Kafka has been operating at Gravity for over a year now, and it has proved to be a useful and stable element in the infrastructure. We started to use it for log aggregation, but it gradually found new uses, according to its original purpose, as the middleware for sending streams of events from application servers to backend services. These include business data as well as metrics: for instance, logs from Nginx servers are sent to Kafka and consumed by processes that parse and insert them to a time series database, which in turn feeds Grafana dashboards to display response times. With the upcoming release of Reco, the Gravity solution for smaller e-commerce businesses, Kafka is becoming increasingly important, since Reco recommendation engines run somewhere in a cloud rather than on predetermined, dedicated hardware from where you could easily fetch logs. Gravity’s Kafka clusters are comprised by two or three Kafka brokers with twofold replication and onefold receipt acknowledgment: even this minimally safe setup proved to be reliable.
Kafka is production ready at the current version 0.8.2, but, as always, there are some features that we are missing. First, there is currently very little done on the producer side to prepare for situations when connectivity to the broker fails: once an in-memory queue fills up, messages simply get dropped. There has been an issue about in the Kafka JIRA for three and a half years now, without any plans to fix it. We developed our own Log4j appender to write logs to local files if brokers are permanently unavailable, but that is clearly no optimal solution. Secondly, Kafka has no timestamp abstraction. That would be convenient for storing log and event messages, as most of them do contain a timestamp: often, consumers would rather specify a time interval than an offset interval to consume from.
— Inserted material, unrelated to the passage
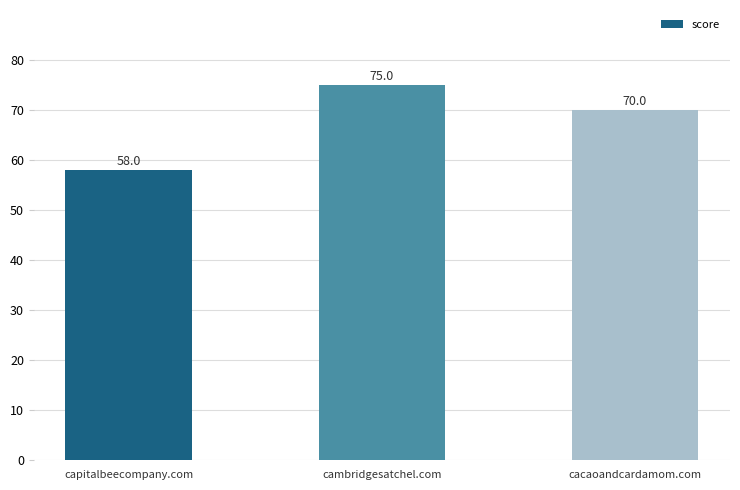

Is it true that the value at cacaoandcardamom.com is 70?

True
There is some support now for getting an offset based on a timestamp, but that is hopelessly broken; the real thing, a time based segment index, is not there.
As for performance, we wanted to have more log channels, hence more partitions on one broker, than available benchmarks exhibit (on the order of thousands), so we ran a small test to check how throughput changes as a function of the number of partitions. The result is shown below with a fully saturated producer:
We see that the throughput decreases slightly as the number of partitions grow until 400, and after that the behaviour becomes rather unpredictable. A similar pattern emerges when using more producers. The reason for this is that Kafka keeps a separate file open for each partition, and when a lot of partitions are being written simultaneously, HDD writes are not actually linear anymore. Thus, one of the factors yielding the high throughput, linearity, is missing. Whenever this limit is hit, new brokers have to be added.
Kafka started as a project at LinkedIn; it was open sourced in 2011 and brought to graduation as an Apache project. In 2014, the core Kafka developers founded a new company, Confluent, to commercialize the ideas around Kafka. By now, they offer a stream data platform that aims to help make all data in a company available as realtime streams. Using Kafka as a backbone, the Confluent platform includes a REST proxy, tools to help (de)serialization at the sending and receiving ends with Avro, and the Camus application to consume data from Kafka and write it to HDFS. It would definitely be worth trying at some point.
To sum up, a log aggregation solution is inevitable for distributed event processing systems. Kafka is a stable and performant solution to this specific problem; it is not a general purpose messaging system. Although it is already widely used in large production setups, it is still evolving. When applying it to particular use cases in an enterprise environment, you might miss a few features.